Rendered images with their source text

————

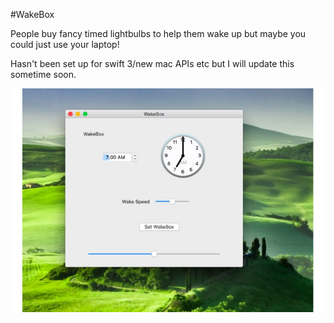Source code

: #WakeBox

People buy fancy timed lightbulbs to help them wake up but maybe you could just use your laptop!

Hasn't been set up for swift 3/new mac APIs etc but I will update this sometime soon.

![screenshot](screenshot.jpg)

————

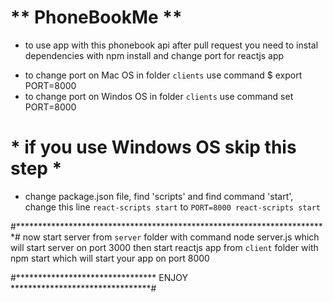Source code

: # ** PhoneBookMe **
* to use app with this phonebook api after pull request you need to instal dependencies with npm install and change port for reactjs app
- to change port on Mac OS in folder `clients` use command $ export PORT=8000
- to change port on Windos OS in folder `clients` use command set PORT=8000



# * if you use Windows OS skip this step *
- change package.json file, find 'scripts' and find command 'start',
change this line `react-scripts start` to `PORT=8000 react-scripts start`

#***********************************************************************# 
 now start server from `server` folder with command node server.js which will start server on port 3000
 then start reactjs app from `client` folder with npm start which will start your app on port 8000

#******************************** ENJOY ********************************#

————

§ Activity
Filter the entries above down to the lines that contain the string "this", and copy each of those lines. Case counts.

§ Exercise answer
Hasn't been set up for swift 3/new mac APIs etc but I will update this sometime soon.
* to use app with this phonebook api after pull request you need to instal dependencies with npm install and change port for reactjs app
# * if you use Windows OS skip this step *
change this line `react-scripts start` to `PORT=8000 react-scripts start`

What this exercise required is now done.